[PROBLEM]: Everything from the opening line of the records below through the line with "Furthermore, each summary" must be duplicated exactly, pictures left out.

══ GIVEN RECORDS

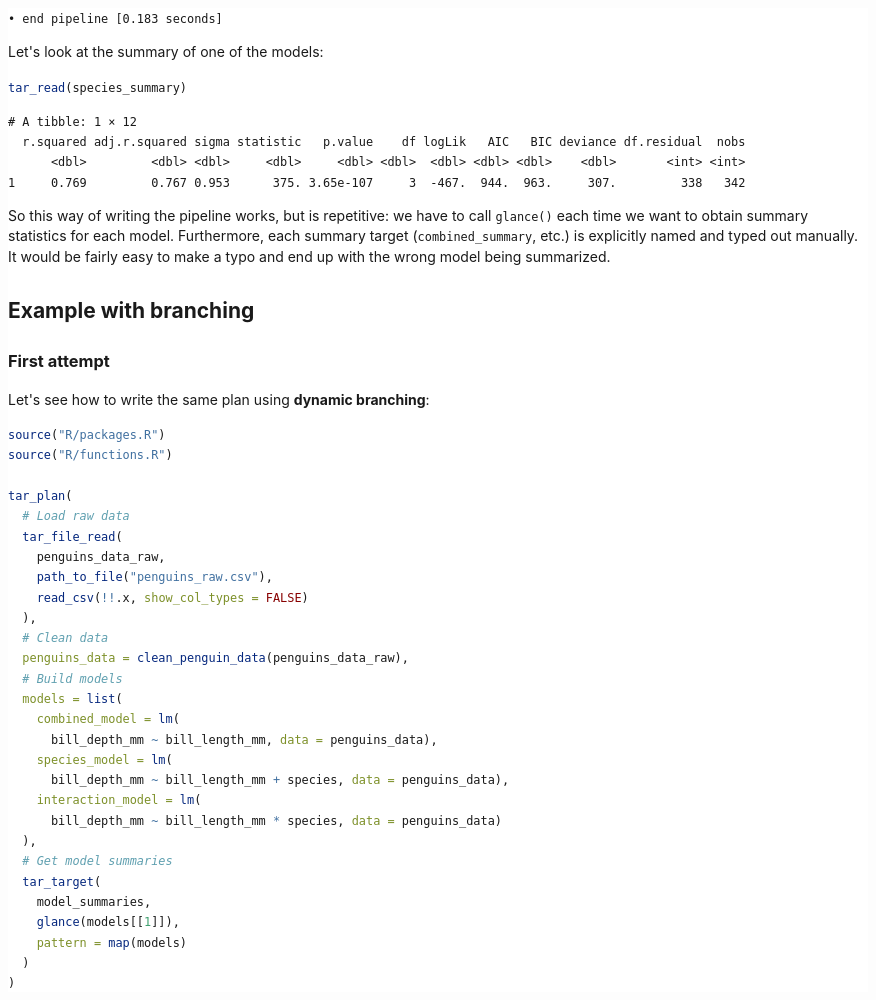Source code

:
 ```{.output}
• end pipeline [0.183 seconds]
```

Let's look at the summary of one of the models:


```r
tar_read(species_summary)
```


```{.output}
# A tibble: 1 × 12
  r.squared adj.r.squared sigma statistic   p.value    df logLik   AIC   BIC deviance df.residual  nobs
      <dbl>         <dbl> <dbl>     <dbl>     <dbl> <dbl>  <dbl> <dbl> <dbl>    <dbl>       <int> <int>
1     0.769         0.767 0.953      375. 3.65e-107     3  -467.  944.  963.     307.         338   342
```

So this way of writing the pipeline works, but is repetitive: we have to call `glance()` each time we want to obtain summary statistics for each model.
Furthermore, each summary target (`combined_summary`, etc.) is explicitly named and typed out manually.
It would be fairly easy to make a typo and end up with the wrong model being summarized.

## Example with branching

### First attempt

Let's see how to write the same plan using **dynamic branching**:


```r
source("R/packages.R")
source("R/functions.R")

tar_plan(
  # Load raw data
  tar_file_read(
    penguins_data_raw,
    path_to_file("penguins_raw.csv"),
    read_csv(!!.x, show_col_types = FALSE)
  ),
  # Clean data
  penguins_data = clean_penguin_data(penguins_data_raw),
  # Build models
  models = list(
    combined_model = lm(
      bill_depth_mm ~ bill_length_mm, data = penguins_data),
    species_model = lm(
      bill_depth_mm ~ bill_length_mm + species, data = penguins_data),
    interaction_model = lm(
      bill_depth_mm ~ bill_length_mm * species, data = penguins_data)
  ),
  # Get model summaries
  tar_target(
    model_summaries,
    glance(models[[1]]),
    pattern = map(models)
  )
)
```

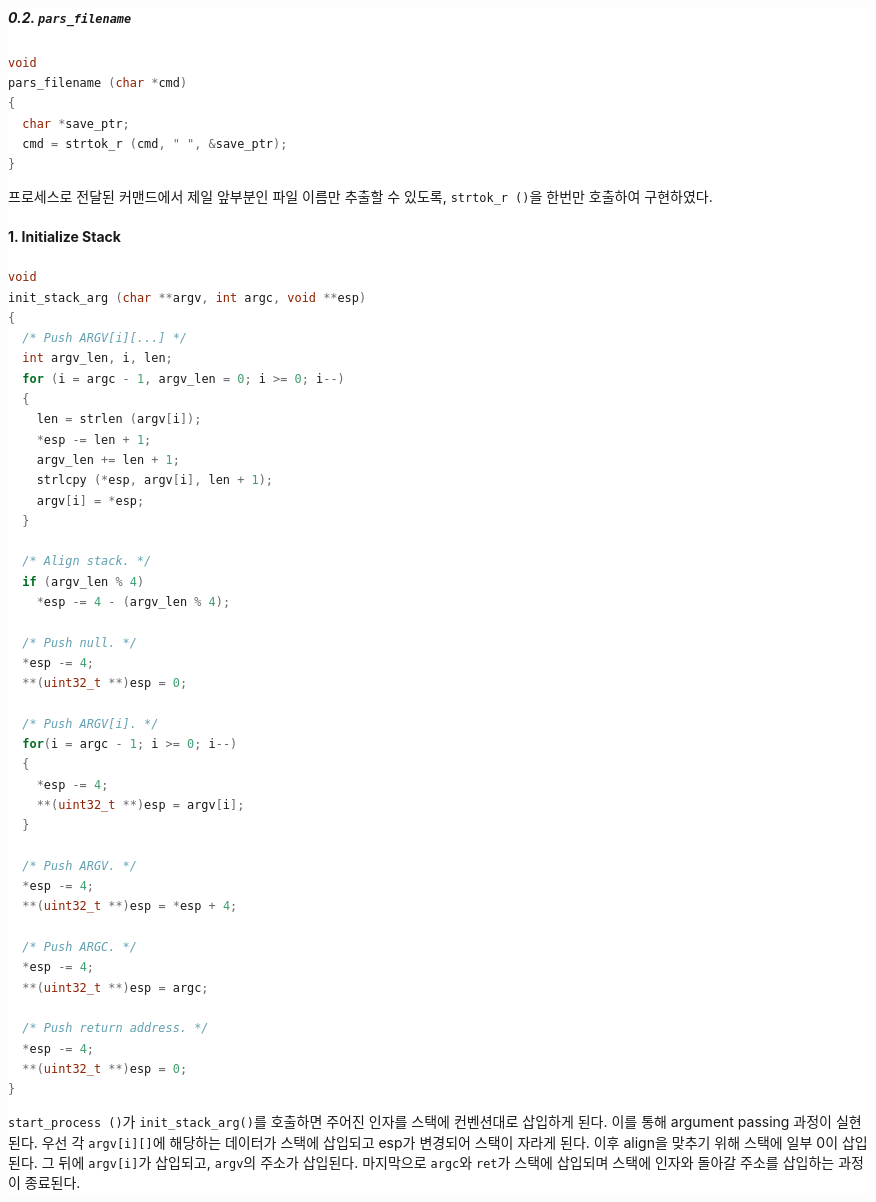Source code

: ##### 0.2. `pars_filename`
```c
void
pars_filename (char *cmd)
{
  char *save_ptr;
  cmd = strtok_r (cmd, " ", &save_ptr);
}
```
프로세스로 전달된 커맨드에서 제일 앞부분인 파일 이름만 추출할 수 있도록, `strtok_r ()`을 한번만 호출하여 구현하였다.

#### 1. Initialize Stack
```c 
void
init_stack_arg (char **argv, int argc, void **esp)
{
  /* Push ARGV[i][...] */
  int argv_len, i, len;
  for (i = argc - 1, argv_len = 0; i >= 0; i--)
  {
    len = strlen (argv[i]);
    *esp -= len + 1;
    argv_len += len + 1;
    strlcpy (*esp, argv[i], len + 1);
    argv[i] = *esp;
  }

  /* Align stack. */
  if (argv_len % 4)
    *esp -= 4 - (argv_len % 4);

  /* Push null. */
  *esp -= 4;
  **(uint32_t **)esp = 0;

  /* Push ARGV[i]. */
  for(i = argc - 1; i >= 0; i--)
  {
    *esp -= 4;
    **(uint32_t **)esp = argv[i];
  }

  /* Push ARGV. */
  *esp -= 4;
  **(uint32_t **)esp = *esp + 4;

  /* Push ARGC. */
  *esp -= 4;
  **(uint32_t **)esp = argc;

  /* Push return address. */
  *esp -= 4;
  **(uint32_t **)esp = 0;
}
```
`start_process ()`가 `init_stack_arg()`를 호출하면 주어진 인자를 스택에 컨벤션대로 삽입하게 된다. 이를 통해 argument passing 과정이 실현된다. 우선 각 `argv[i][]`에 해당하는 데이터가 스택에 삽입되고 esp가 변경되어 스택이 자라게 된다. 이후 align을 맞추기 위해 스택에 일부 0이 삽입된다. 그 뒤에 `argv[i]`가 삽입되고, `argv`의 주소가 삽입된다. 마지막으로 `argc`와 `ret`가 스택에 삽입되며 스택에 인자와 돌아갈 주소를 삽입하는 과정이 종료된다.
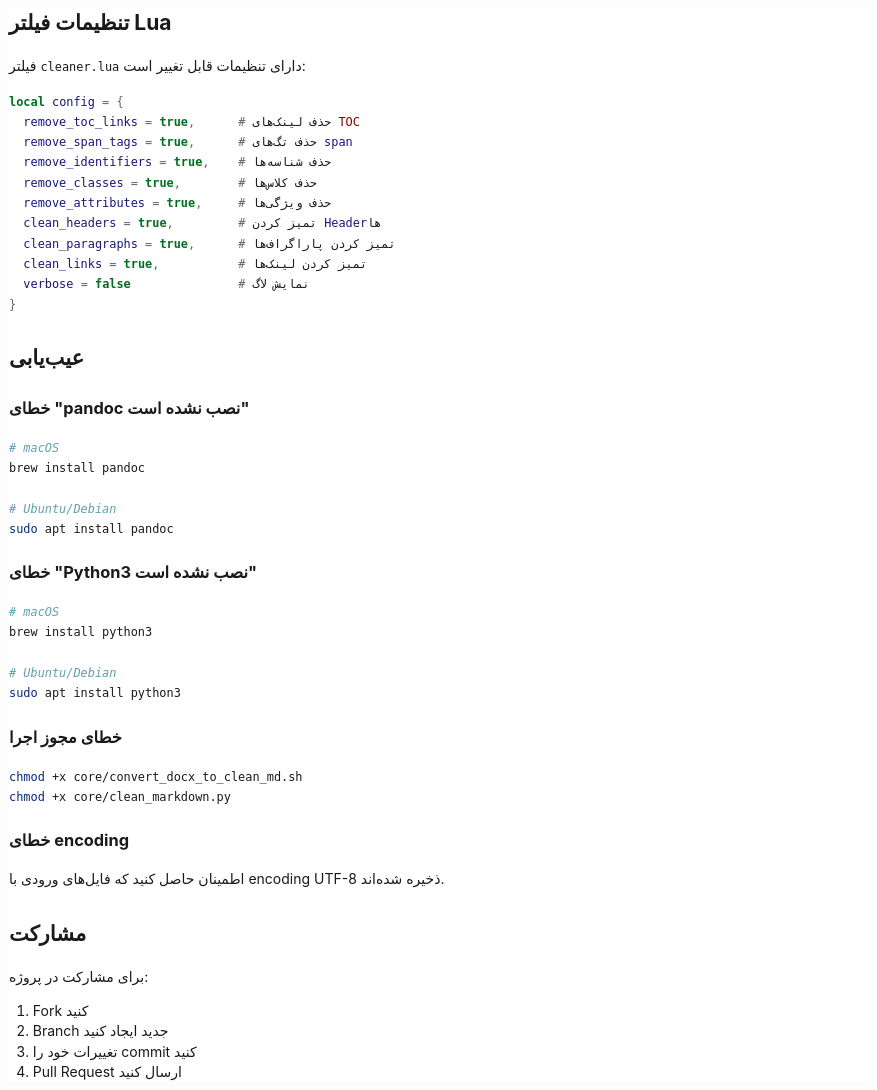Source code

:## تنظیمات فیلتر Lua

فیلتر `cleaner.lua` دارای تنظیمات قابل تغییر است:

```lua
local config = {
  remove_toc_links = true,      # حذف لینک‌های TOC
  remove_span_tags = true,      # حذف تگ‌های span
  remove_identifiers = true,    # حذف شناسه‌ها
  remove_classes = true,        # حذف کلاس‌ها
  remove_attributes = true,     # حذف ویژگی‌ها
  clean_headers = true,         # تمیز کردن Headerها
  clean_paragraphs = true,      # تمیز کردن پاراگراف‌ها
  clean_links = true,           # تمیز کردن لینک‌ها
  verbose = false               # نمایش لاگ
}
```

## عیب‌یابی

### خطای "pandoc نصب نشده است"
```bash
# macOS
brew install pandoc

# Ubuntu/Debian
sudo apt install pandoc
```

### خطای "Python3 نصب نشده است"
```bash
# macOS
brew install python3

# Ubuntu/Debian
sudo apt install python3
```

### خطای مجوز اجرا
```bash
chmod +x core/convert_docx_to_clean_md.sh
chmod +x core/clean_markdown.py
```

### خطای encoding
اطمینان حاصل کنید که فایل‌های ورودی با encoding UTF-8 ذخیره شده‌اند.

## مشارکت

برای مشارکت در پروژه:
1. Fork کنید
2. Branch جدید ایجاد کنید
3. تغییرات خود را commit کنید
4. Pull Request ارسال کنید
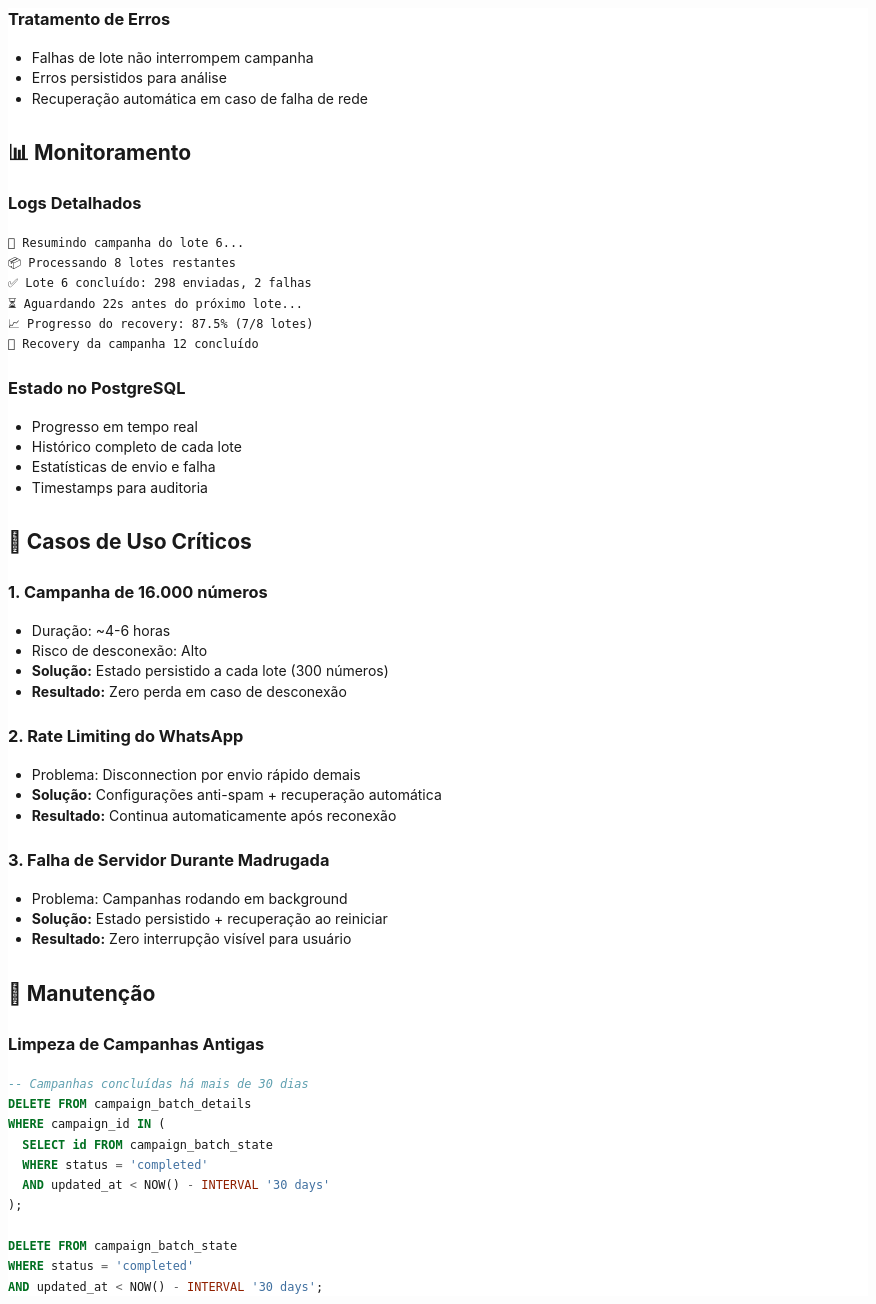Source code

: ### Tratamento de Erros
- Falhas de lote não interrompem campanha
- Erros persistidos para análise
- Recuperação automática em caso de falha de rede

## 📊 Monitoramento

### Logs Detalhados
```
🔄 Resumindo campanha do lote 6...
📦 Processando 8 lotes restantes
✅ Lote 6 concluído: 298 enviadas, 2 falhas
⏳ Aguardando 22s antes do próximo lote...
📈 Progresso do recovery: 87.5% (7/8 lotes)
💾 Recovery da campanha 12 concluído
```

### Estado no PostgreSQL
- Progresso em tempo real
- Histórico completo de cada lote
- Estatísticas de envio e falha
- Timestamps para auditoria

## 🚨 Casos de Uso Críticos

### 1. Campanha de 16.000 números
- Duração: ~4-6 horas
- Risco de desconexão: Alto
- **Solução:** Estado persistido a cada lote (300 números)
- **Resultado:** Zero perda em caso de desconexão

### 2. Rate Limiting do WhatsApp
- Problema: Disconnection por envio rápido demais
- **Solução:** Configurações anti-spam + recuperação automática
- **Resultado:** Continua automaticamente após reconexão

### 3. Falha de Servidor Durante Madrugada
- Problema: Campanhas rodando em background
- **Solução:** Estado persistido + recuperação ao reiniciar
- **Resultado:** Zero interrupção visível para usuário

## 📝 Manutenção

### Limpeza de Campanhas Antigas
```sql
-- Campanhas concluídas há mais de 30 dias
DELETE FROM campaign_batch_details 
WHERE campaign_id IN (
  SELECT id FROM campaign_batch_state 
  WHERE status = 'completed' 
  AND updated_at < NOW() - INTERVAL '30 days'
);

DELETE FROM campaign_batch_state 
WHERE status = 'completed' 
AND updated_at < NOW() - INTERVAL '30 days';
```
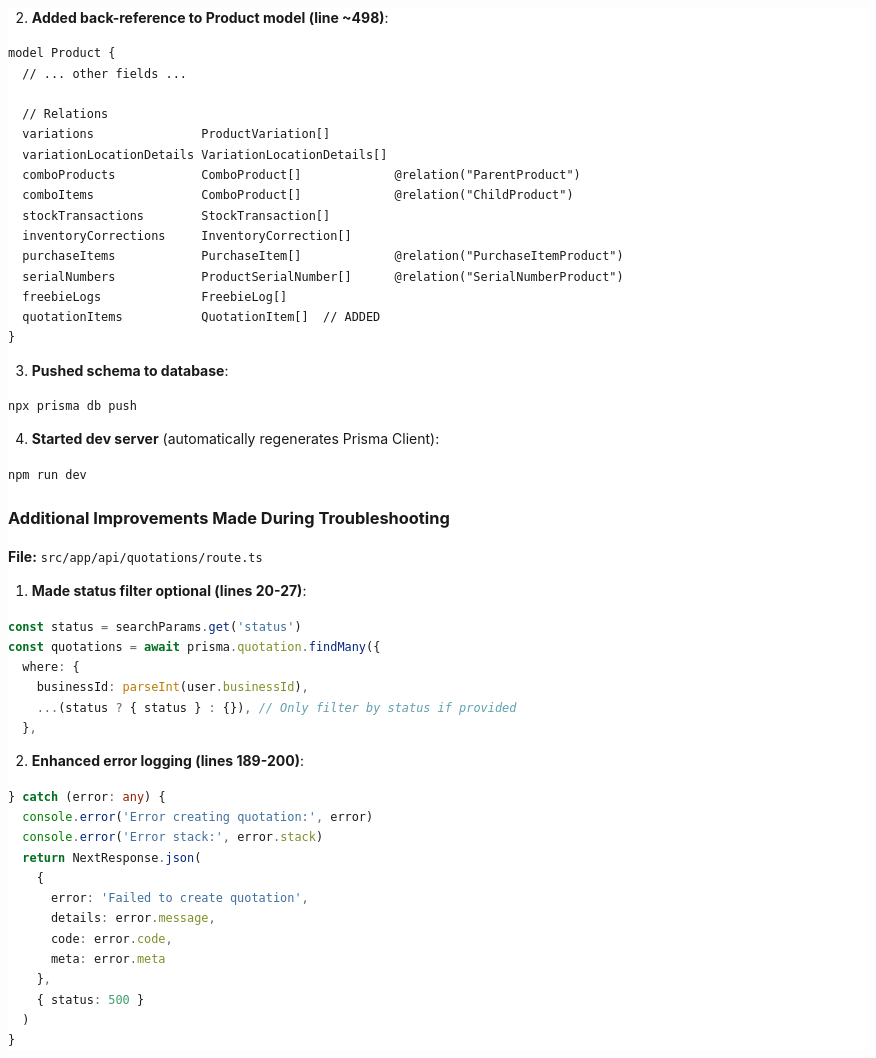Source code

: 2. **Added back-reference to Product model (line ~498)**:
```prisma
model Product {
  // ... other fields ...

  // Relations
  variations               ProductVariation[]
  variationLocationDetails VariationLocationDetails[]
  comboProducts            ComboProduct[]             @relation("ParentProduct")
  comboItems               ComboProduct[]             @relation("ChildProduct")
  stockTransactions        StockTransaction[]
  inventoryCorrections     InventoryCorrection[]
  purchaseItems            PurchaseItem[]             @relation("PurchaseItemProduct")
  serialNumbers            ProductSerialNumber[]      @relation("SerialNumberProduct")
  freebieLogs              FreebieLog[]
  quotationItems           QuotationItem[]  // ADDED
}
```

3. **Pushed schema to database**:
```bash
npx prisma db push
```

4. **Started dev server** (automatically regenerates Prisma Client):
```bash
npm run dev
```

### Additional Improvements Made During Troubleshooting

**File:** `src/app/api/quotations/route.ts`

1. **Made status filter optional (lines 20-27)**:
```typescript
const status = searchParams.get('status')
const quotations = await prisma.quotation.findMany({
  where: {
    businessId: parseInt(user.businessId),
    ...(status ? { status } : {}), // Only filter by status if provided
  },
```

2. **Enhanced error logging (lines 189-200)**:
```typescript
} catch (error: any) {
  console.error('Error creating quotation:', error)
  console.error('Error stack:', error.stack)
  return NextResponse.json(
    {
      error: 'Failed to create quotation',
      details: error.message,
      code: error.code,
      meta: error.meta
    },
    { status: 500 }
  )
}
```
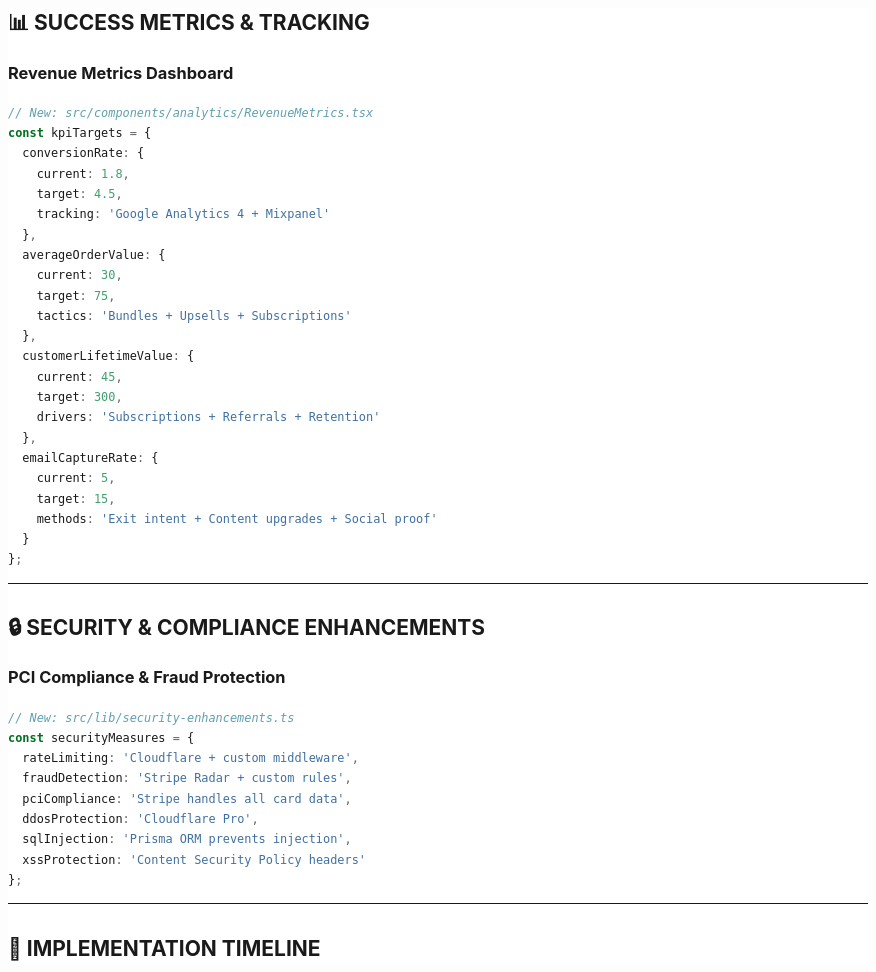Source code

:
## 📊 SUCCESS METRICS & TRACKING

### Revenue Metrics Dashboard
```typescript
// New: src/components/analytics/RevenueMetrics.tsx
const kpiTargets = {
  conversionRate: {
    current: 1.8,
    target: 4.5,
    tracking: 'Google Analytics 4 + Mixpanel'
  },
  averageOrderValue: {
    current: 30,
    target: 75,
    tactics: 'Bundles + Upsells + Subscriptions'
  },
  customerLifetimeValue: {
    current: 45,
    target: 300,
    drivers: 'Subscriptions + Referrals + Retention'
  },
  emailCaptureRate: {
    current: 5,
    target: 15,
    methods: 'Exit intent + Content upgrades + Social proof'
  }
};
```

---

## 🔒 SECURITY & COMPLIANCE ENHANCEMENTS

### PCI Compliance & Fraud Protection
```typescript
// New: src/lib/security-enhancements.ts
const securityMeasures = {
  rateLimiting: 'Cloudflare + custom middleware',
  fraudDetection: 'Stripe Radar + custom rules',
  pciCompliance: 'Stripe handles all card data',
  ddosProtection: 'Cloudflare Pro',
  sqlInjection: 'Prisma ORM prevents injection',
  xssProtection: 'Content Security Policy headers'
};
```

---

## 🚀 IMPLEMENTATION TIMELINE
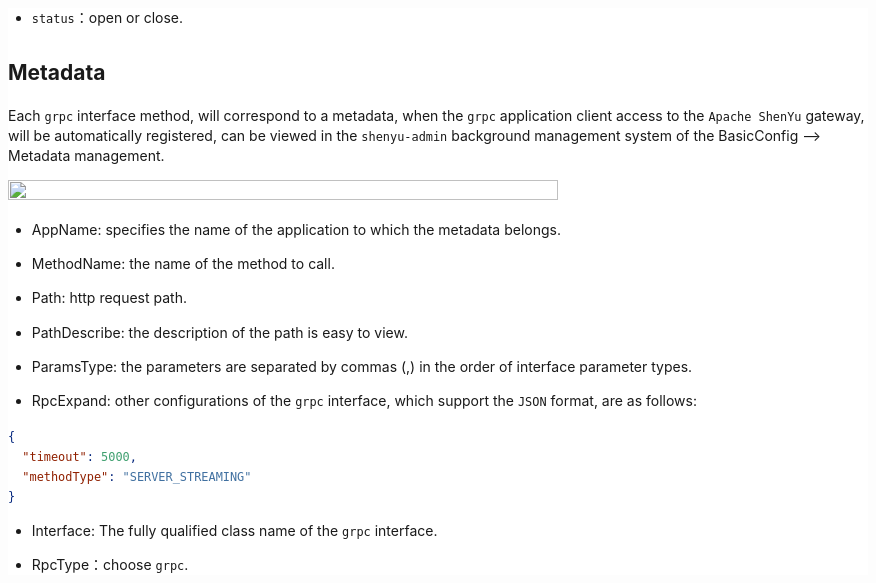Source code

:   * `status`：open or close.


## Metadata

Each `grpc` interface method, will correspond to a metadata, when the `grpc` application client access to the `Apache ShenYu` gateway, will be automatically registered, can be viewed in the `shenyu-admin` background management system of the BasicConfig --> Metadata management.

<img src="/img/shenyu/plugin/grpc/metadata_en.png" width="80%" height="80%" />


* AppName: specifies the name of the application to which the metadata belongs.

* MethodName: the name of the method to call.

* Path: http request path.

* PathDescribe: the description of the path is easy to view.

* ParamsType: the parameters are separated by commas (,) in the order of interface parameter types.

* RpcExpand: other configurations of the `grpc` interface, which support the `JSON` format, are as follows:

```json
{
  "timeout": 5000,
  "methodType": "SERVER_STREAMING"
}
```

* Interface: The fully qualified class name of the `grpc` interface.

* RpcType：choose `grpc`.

════

[EXPECTED ANSWER]:
Source code

:
 ```{.output}
• end pipeline [0.183 seconds]
```

Let's look at the summary of one of the models:


```r
tar_read(species_summary)
```


```{.output}
# A tibble: 1 × 12
  r.squared adj.r.squared sigma statistic   p.value    df logLik   AIC   BIC deviance df.residual  nobs
      <dbl>         <dbl> <dbl>     <dbl>     <dbl> <dbl>  <dbl> <dbl> <dbl>    <dbl>       <int> <int>
1     0.769         0.767 0.953      375. 3.65e-107     3  -467.  944.  963.     307.         338   342
```

So this way of writing the pipeline works, but is repetitive: we have to call `glance()` each time we want to obtain summary statistics for each model.
Furthermore, each summary target (`combined_summary`, etc.) is explicitly named and typed out manually.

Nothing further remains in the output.